Dataset records
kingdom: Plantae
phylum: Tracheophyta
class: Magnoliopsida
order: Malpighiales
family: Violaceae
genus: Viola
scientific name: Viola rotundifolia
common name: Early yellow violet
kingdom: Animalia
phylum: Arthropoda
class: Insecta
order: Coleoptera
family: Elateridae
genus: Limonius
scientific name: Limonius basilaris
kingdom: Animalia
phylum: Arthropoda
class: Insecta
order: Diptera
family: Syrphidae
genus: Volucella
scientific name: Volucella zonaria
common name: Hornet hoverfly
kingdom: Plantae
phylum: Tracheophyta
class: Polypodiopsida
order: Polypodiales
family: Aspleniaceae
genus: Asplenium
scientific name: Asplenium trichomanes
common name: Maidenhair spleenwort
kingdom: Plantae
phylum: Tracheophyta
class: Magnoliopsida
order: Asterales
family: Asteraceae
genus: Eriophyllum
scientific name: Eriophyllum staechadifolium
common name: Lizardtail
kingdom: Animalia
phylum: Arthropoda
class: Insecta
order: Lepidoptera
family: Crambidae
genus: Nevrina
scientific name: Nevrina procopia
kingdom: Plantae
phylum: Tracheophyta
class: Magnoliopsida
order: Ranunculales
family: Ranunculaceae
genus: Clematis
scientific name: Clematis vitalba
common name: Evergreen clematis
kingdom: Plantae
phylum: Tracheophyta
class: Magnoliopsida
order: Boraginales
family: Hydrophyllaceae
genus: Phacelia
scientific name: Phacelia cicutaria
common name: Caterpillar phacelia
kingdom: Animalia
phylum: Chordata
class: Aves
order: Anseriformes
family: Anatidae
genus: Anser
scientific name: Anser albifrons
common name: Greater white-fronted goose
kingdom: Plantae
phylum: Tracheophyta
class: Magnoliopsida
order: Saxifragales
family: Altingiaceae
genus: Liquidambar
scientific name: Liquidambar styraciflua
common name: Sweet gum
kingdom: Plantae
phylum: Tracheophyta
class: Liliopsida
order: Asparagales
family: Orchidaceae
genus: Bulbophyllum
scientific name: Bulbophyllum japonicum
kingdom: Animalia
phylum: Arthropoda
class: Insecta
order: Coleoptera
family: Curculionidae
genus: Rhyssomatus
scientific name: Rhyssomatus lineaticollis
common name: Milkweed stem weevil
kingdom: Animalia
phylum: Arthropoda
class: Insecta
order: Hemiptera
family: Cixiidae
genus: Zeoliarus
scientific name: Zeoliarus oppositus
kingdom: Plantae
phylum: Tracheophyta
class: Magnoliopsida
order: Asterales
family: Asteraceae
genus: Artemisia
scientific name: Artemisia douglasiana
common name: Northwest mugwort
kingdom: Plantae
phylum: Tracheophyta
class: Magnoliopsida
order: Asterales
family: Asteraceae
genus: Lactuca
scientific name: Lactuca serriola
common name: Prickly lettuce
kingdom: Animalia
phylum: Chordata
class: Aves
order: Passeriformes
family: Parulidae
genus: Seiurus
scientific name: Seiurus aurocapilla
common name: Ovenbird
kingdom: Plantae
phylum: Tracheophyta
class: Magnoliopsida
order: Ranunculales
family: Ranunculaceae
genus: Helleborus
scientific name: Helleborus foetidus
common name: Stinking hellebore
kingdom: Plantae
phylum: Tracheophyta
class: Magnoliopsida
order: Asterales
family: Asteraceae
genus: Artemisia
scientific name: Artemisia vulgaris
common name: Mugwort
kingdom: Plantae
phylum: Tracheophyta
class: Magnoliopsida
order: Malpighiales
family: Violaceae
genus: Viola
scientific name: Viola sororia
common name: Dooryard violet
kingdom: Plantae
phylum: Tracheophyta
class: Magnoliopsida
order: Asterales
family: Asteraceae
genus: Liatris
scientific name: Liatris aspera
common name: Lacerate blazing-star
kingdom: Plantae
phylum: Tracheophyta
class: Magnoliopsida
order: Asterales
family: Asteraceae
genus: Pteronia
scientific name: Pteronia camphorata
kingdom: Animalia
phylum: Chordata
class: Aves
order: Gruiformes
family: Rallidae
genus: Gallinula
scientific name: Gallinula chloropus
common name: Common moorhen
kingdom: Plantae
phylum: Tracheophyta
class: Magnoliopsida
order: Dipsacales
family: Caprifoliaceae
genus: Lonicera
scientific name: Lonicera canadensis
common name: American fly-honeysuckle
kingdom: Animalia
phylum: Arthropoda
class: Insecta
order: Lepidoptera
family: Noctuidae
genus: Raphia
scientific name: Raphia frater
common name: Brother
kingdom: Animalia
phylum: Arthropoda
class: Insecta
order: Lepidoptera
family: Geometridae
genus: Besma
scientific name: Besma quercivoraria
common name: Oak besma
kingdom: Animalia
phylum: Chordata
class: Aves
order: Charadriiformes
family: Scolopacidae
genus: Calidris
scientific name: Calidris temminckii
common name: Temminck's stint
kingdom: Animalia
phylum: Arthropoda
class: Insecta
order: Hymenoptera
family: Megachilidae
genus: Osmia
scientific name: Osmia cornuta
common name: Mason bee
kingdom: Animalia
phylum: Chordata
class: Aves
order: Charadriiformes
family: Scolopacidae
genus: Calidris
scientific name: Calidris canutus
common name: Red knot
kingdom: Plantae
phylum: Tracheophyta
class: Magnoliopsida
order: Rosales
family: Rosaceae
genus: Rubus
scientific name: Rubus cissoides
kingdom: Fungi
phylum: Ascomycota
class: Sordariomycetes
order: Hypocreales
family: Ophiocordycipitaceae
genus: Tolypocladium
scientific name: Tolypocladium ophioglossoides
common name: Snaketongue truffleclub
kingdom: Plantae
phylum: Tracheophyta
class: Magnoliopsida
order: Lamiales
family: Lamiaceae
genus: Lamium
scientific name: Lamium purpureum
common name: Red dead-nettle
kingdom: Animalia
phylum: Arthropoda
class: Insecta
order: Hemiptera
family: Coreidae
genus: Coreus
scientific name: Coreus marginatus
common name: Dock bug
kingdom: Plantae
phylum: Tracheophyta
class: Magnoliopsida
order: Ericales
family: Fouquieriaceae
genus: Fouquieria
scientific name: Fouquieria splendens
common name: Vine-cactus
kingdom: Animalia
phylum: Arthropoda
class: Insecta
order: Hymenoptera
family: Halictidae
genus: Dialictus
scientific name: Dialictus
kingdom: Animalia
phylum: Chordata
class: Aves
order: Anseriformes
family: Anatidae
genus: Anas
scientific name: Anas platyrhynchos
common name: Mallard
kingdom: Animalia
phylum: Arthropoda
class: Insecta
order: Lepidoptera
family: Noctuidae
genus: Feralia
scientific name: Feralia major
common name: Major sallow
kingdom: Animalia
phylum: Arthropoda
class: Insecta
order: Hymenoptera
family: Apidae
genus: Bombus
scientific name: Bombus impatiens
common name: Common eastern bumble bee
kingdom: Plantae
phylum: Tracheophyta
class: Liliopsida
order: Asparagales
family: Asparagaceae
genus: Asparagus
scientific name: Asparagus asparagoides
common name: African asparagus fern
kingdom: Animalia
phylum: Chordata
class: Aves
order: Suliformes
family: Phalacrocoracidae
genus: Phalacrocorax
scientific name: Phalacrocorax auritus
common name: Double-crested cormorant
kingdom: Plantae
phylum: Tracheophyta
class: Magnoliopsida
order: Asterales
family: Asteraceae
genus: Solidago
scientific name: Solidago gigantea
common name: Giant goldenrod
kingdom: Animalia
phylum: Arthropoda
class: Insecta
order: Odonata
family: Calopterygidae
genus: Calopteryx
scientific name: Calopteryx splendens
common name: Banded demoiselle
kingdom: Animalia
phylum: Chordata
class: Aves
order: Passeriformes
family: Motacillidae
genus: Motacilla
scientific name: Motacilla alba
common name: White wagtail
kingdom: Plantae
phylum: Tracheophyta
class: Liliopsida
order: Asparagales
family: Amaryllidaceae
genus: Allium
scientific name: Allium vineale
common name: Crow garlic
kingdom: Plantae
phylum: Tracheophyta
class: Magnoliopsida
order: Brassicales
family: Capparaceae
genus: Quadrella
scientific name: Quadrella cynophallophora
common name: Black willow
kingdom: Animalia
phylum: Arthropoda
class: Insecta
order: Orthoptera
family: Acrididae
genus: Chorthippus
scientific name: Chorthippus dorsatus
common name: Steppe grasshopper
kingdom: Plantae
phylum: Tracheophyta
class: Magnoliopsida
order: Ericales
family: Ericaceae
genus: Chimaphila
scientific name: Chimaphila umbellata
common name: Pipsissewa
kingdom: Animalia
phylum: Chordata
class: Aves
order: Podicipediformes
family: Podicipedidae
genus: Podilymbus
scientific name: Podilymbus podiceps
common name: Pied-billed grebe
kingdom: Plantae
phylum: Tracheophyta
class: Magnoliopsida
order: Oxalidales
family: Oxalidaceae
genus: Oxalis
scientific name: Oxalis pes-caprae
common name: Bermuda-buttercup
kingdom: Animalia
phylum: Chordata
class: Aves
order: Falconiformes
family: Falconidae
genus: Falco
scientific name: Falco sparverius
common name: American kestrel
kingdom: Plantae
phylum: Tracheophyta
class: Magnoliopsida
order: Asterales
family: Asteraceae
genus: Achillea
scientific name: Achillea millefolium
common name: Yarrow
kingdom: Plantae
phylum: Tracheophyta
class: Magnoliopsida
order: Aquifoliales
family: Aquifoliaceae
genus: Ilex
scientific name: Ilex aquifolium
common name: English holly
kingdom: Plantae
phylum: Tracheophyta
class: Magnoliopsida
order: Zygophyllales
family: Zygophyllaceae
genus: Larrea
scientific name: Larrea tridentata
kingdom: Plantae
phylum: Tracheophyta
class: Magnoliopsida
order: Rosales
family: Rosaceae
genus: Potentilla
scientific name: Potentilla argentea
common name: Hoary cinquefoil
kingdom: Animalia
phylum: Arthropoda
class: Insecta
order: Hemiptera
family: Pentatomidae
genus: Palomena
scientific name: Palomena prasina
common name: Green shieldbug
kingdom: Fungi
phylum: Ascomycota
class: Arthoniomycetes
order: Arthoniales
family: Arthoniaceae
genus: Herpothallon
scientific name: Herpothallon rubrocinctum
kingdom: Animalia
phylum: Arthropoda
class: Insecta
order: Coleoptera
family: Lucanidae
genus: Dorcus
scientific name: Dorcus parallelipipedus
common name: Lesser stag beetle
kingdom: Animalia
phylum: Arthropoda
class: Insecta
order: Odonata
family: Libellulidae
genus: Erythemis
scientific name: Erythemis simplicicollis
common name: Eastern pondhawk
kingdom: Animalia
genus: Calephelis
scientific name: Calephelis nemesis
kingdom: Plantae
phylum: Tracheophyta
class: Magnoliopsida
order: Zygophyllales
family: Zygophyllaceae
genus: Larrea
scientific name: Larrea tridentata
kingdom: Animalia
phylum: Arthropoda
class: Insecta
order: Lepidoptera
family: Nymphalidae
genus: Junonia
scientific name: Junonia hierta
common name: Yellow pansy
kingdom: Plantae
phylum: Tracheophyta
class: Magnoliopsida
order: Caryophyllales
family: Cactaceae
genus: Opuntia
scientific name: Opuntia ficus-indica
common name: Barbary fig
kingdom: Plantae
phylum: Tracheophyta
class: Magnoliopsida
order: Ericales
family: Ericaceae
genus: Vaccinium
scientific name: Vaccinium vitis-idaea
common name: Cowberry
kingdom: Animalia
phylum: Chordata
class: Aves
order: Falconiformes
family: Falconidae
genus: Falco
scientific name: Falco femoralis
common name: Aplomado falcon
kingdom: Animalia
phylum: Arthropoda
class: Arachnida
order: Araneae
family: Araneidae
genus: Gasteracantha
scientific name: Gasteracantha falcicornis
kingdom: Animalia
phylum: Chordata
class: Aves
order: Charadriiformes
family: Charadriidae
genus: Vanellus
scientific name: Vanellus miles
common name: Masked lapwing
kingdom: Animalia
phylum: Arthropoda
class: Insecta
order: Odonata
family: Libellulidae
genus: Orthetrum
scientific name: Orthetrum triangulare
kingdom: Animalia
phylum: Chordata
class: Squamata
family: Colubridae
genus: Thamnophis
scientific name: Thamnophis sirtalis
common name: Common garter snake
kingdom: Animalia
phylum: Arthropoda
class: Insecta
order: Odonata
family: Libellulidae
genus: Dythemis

§ What is asked:
Please write out the lines of the listing above word for word, starting at its first line and ending at the line containing "scientific name: Limonius basilaris".

§ Task result:
kingdom: Plantae
phylum: Tracheophyta
class: Magnoliopsida
order: Malpighiales
family: Violaceae
genus: Viola
scientific name: Viola rotundifolia
common name: Early yellow violet
kingdom: Animalia
phylum: Arthropoda
class: Insecta
order: Coleoptera
family: Elateridae
genus: Limonius
scientific name: Limonius basilaris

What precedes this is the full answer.